> _Data for the task_:
····················

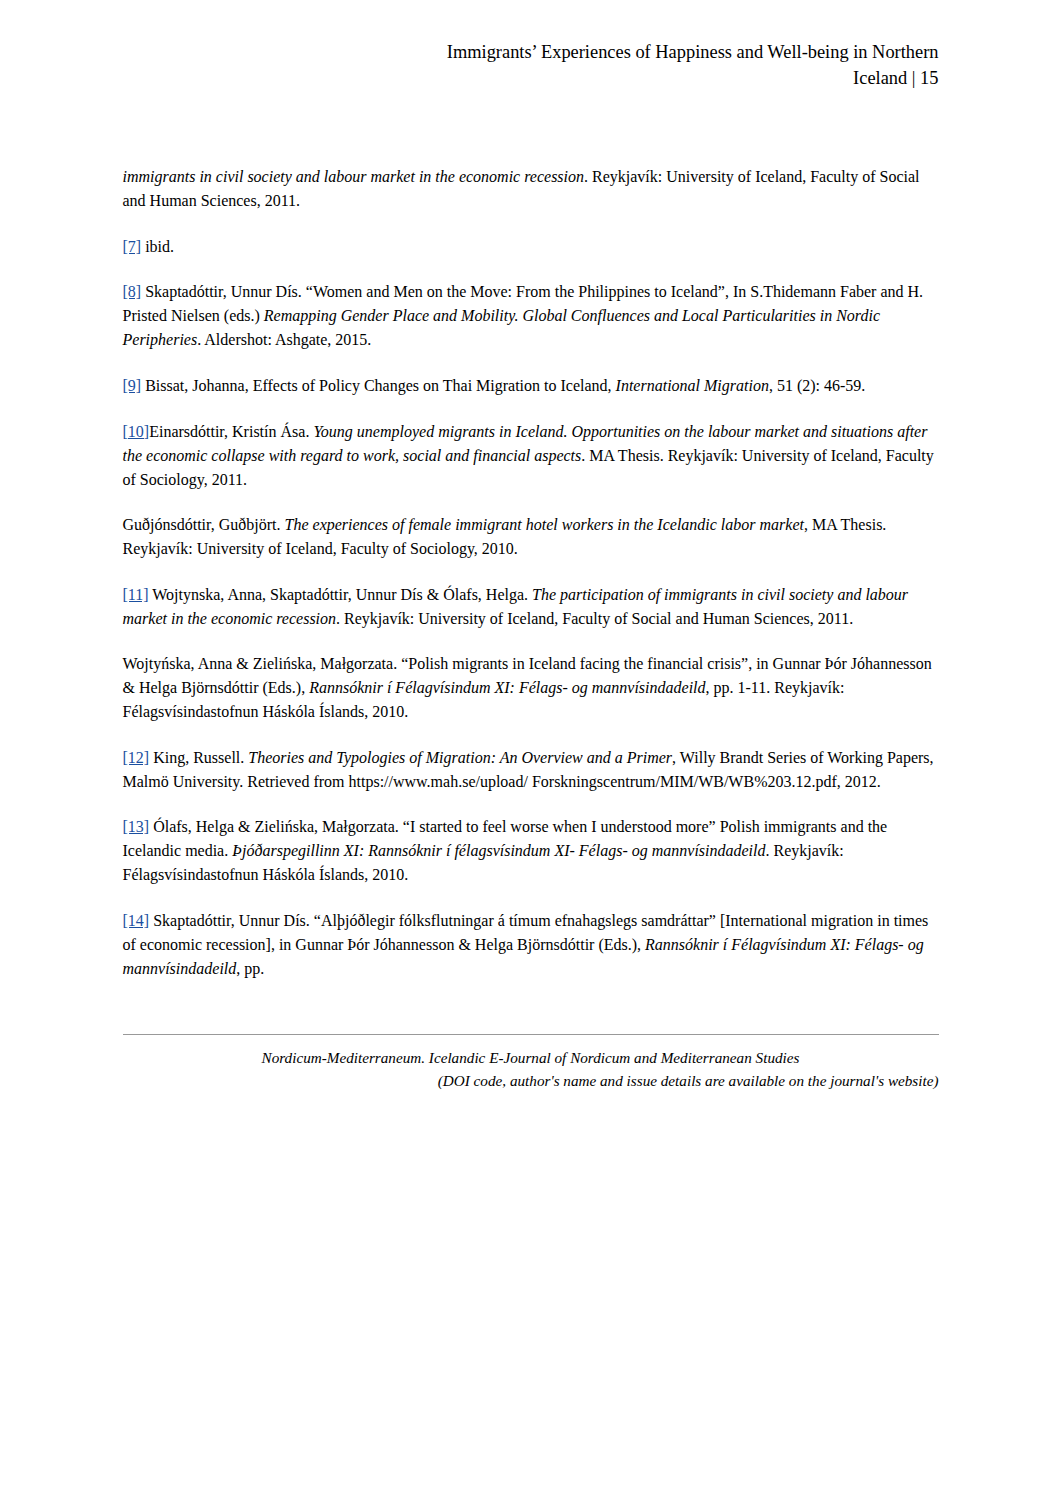Immigrants’ Experiences of Happiness and Well-being in Northern
Iceland | 15
immigrants in civil society and labour market in the economic recession. Reykjavík: University of Iceland, Faculty of Social and Human Sciences, 2011.
[7] ibid.
[8] Skaptadóttir, Unnur Dís. “Women and Men on the Move: From the Philippines to Iceland”, In S.Thidemann Faber and H. Pristed Nielsen (eds.) Remapping Gender Place and Mobility. Global Confluences and Local Particularities in Nordic Peripheries. Aldershot: Ashgate, 2015.
[9] Bissat, Johanna, Effects of Policy Changes on Thai Migration to Iceland, International Migration, 51 (2): 46-59.
[10] Einarsdóttir, Kristín Ása. Young unemployed migrants in Iceland. Opportunities on the labour market and situations after the economic collapse with regard to work, social and financial aspects. MA Thesis. Reykjavík: University of Iceland, Faculty of Sociology, 2011.
Guðjónsdóttir, Guðbjört. The experiences of female immigrant hotel workers in the Icelandic labor market, MA Thesis. Reykjavík: University of Iceland, Faculty of Sociology, 2010.
[11] Wojtynska, Anna, Skaptadóttir, Unnur Dís & Ólafs, Helga. The participation of immigrants in civil society and labour market in the economic recession. Reykjavík: University of Iceland, Faculty of Social and Human Sciences, 2011.
Wojtyńska, Anna & Zielińska, Małgorzata. “Polish migrants in Iceland facing the financial crisis”, in Gunnar Þór Jóhannesson & Helga Björnsdóttir (Eds.), Rannsóknir í Félagvísindum XI: Félags- og mannvísindadeild, pp. 1-11. Reykjavík: Félagsvísindastofnun Háskóla Íslands, 2010.
[12] King, Russell. Theories and Typologies of Migration: An Overview and a Primer, Willy Brandt Series of Working Papers, Malmö University. Retrieved from https://www.mah.se/upload/ Forskningscentrum/MIM/WB/WB%203.12.pdf, 2012.
[13] Ólafs, Helga & Zielińska, Małgorzata. “I started to feel worse when I understood more” Polish immigrants and the Icelandic media. Þjóðarspegillinn XI: Rannsóknir í félagsvísindum XI- Félags- og mannvísindadeild. Reykjavík: Félagsvísindastofnun Háskóla Íslands, 2010.
[14] Skaptadóttir, Unnur Dís. “Alþjóðlegir fólksflutningar á tímum efnahagslegs samdráttar” [International migration in times of economic recession], in Gunnar Þór Jóhannesson & Helga Björnsdóttir (Eds.), Rannsóknir í Félagvísindum XI: Félags- og mannvísindadeild, pp.
Nordicum-Mediterraneum. Icelandic E-Journal of Nordicum and Mediterranean Studies (DOI code, author's name and issue details are available on the journal's website)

····················

> _Task instructions_:
Nothing but the pictures should be left out when the listing is repeated exactly.

> _Response_:
Immigrants’ Experiences of Happiness and Well-being in Northern
Iceland | 15
immigrants in civil society and labour market in the economic recession. Reykjavík: University of Iceland, Faculty of Social and Human Sciences, 2011.
[7] ibid.
[8] Skaptadóttir, Unnur Dís. “Women and Men on the Move: From the Philippines to Iceland”, In S.Thidemann Faber and H. Pristed Nielsen (eds.) Remapping Gender Place and Mobility. Global Confluences and Local Particularities in Nordic Peripheries. Aldershot: Ashgate, 2015.
[9] Bissat, Johanna, Effects of Policy Changes on Thai Migration to Iceland, International Migration, 51 (2): 46-59.
[10] Einarsdóttir, Kristín Ása. Young unemployed migrants in Iceland. Opportunities on the labour market and situations after the economic collapse with regard to work, social and financial aspects. MA Thesis. Reykjavík: University of Iceland, Faculty of Sociology, 2011.
Guðjónsdóttir, Guðbjört. The experiences of female immigrant hotel workers in the Icelandic labor market, MA Thesis. Reykjavík: University of Iceland, Faculty of Sociology, 2010.
[11] Wojtynska, Anna, Skaptadóttir, Unnur Dís & Ólafs, Helga. The participation of immigrants in civil society and labour market in the economic recession. Reykjavík: University of Iceland, Faculty of Social and Human Sciences, 2011.
Wojtyńska, Anna & Zielińska, Małgorzata. “Polish migrants in Iceland facing the financial crisis”, in Gunnar Þór Jóhannesson & Helga Björnsdóttir (Eds.), Rannsóknir í Félagvísindum XI: Félags- og mannvísindadeild, pp. 1-11. Reykjavík: Félagsvísindastofnun Háskóla Íslands, 2010.
[12] King, Russell. Theories and Typologies of Migration: An Overview and a Primer, Willy Brandt Series of Working Papers, Malmö University. Retrieved from https://www.mah.se/upload/ Forskningscentrum/MIM/WB/WB%203.12.pdf, 2012.
[13] Ólafs, Helga & Zielińska, Małgorzata. “I started to feel worse when I understood more” Polish immigrants and the Icelandic media. Þjóðarspegillinn XI: Rannsóknir í félagsvísindum XI- Félags- og mannvísindadeild. Reykjavík: Félagsvísindastofnun Háskóla Íslands, 2010.
[14] Skaptadóttir, Unnur Dís. “Alþjóðlegir fólksflutningar á tímum efnahagslegs samdráttar” [International migration in times of economic recession], in Gunnar Þór Jóhannesson & Helga Björnsdóttir (Eds.), Rannsóknir í Félagvísindum XI: Félags- og mannvísindadeild, pp.
Nordicum-Mediterraneum. Icelandic E-Journal of Nordicum and Mediterranean Studies (DOI code, author's name and issue details are available on the journal's website)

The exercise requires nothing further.